In a new book, When Public Housing Was Paradise: Building Community in Chicago, J.S. Fuerst humanizes the history of Chicago public housing by presenting transcripts of nearly 140 people who lived or worked there during the past 60 years.

 

The sixty-year story of the rise and fall of public housing goes from good (slum clearance, urban renewal) to awful (demolition), like Robert Taylor Homes:

 

Picture1

 


 

When the Chicago Housing Authority (CHA) released its “Plan for Transformation” in January 2000, it was a public acknowledgment of its abject failure to provide safe, habitable and well-managed housing for the 38,000 households residing in the city’s public housing. By its own admission 25,000 units were in need of substantial rehabilitation.

 

Indeed, not only had the CHA been placed in Federal receivership under HUD direction (a discouraging number the nation’s large public housing authorities have been so treated, including Boston, Chicago, New Orleans, Philadelphia, and Washington DC), but CHA recommended destroying the buildings to save the community:

 

The plan called for the demolition of 18,000 units, mostly in high-rise complexes like Cabrini-Green and the Robert Taylor Homes.
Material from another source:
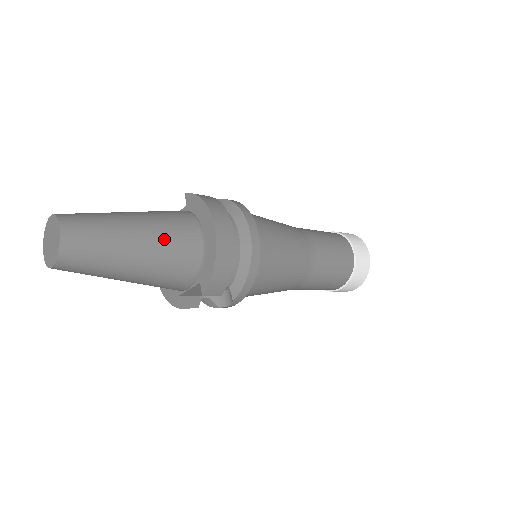
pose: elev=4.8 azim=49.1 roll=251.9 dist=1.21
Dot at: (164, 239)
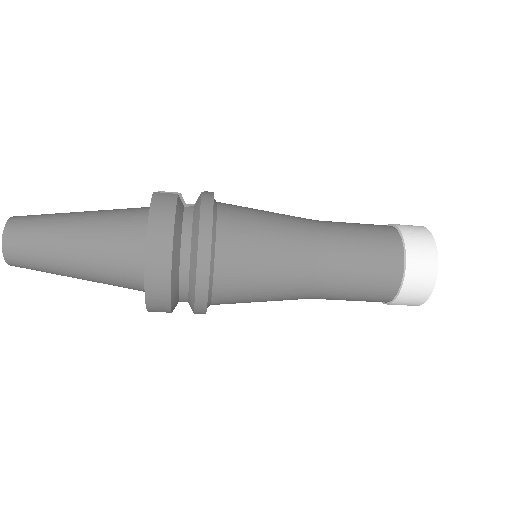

These projects, like many in other cities, had become the poster children for the media’s discussion of rampant drug abuse, gang violence, dysfunctional family life, the evils of welfare and the bureaucratic incompetence of public social welfare programs.

 

How had it come to this?  Public housing (what in the UK is called ‘council housing’),
the earliest form of American affordable housing, had begun in the Depression, with such bright promise, and even stellar early results:

 

Elizabeth Wood, the CHA’s first director, who served from 1934 to 1954 [had as] guiding principles for managing public housing:

 

Careful tenant selection

Strict enforcement of rules

Swift eviction of problem tenants

Promotion of community-building activities.

 

The lowest-income people and those living in the worst slums were given priority in the new projects, but they were carefully screened for substance abuse and criminal records. All had to pass a housekeeping “home visit.” The majority of households were two-parent families. Female-headed households constituted less than 30 percent. The tenants were poor, but most were employed.

 

Over time, however, atrophy of zeal and budgetary squeezes led to a softening of management discipline, away from
what works and toward what doesn’t:

 

Wood’s tenant selection regulations were replaced by a first-come, first-served policy. The projects became inhabited by the poorest of the poor, who were becoming increasingly unemployed and dependent on the insufficient social and community amenities. Management became neglectful of basic maintenance and often failed to enforce rules.

 

Rules you don’t enforce are worse than useless, because when saints are unrewarded and sinners unpunished, the observant middles herds toward sin.  And sin, in this case, is not paying rent, not following the rules, not maintaining and protecting one’s apartment and the community space … and allowing the property to sicken and die. 

 

Affordable housing property management is very hard, much harder than conventional, because affordable housing must have both “mission heart, business mind” and pursue a ‘double bottom line’ — both economic (efficient use of scarce taxpayer resources, protecting the property) and social (delivering affordability).  Neither is optional; both are necessary.  And they are in conflict.